About the Author
Jill Bialosky received an M.A. in writing from Johns Hopkins University, as well as an M.F.A. from the University of Iowa Writers' Workshop. She is the author of two books of poetry, and her poems and essays appear regularly in the Paris Review, the New Yorker, American Poetry Review, The Nation, and Redbook, among others. An editor at W. W. Norton, she lives in New York with her husband and son.
Product Description
This first novel by a celebrated American poet is a story of mothers and daughters, of sexual identity, and of a family disintegrating after the premature death of its patriarch. Anna Crane, soon to be married, reflects on her childhood in Ohio during the 1960s and '70s with her two sisters and Lilly, her charismatic, self-destructing mother. Lilly is consumed by memories of her late husband and spends her days dreamily creating paper menageries or preparing for dates with a stream of suitors. Evoking the claustrophobia of small-town life, the novel races toward a chilling conclusion when Anna is betrayed by the two most important figures in her young life.
Not since Alice McDermott's That Night has there been such a telling portrait of first love. And not since Mona Simpson's Anywhere But Here have we witnessed the destructive, seductive nature of a mother who insists on competing with her children.
Editorial Reviews
From Publishers Weekly
Bialosky is an editor at Norton, already esteemed as a poet (Subterranean), and this lacerating first novel bears many traces of a poet's imagery and concentration. It is the story of a mother with three young daughters, devastated by the accidental death of her husband and the toll it takes on all their lives. Hardest hit is the mother, insecure but sexually enticing Lilly Crane, whose dreamy self-regard quickly turns rancid. She spends hours primping for new boyfriends, enters into a hasty and doomed second marriage and gradually, as her romantic disasters accumulate, withdraws into sleep and forgetfulness. It is a terrifying portrait, drawn with a fierce mix of love, regret and open-eyed candor. Her 15-year-old daughter Anna, the narrator, has many crosses to bear; apart from worrying about her sisters, 14-year-old Louise and 16-year-old Ruthie, both of whom find their own uneasy escapes from an intolerable situation, she suffers the agonies of a first love with a boy she depends on until she gradually realizes he is more fragile than she is. These relationships, drawn with great subtlety and an almost Lawrentian poetry and sensuality, are at the heart of the book, but the setting - suburban Cleveland in the '60s and '70s - is also evoked with telling detail and a wondrous sense of the difficulties of endurance. The central image, of a life almost stifled out of existence, is brilliantly maintained, and the ultimate effect of the book is to evoke a powerful sense of life's infinite mysteries, flourishing amid its squalors and terrors.
Copyright 2002 Cahners Business Information, Inc. --This text refers to an out of print or unavailable edition of this title.
From Library Journal
Poet Bialosky (Subterranean) perfectly captures the confusion, passion, and pain of teenage love in her first novel. Anna Crane narrates the story of her childhood during the Sixties and Seventies, when she lived in a small Ohio town. During high school, she falls in love with Austin, a boy who works as a groom and trainer at the horse track. But this novel is not just another saga of teen love; it is also the story of Anna's two sisters and, most dramatically, of their mother's desperate and self-destructive race to look beautiful, go out on dates, and remarry after the early death of her first husband. When the parallel romances of mother and daughter converge, this haunting and powerful novel ends with a shattering realization. The characters are original and clearly defined, the story is well paced and plotted, and the writing is poetic and lyrical. This stunning fictional debut is recommended for all public libraries. Yvette W. Olson, City Univ. Lib., Bellevue, WA
Copyright 2002 Cahners Business Information, Inc. --This text refers to an out of print or unavailable edition of this title.

DATA EXCERPTS:
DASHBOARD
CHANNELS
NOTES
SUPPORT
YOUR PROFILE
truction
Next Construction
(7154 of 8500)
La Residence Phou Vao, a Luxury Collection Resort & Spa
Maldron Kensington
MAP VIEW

---

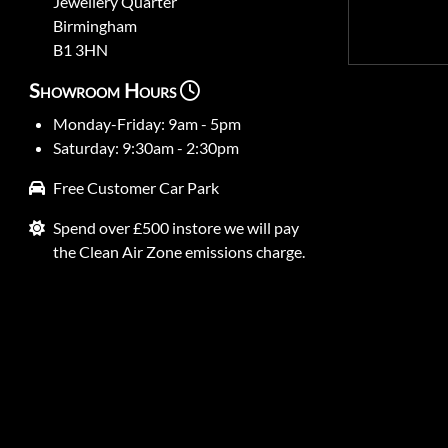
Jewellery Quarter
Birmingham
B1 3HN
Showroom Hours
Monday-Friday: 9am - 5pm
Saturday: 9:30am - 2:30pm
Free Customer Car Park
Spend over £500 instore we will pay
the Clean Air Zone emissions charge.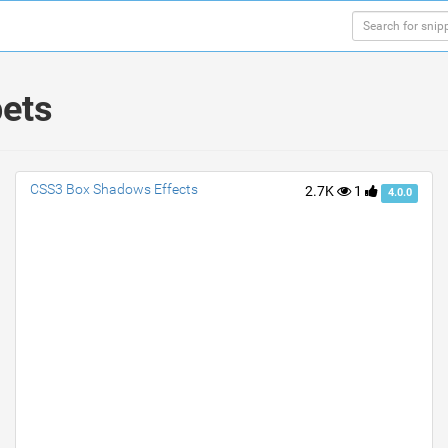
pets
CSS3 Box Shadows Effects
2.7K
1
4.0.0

TASK GOAL:
Reproduce the book listing word for word from "About the Author" to "husband and son.". The entries aren't needed for this.

PROBLEM SOLUTION:
About the Author
Jill Bialosky received an M.A. in writing from Johns Hopkins University, as well as an M.F.A. from the University of Iowa Writers' Workshop. She is the author of two books of poetry, and her poems and essays appear regularly in the Paris Review, the New Yorker, American Poetry Review, The Nation, and Redbook, among others. An editor at W. W. Norton, she lives in New York with her husband and son.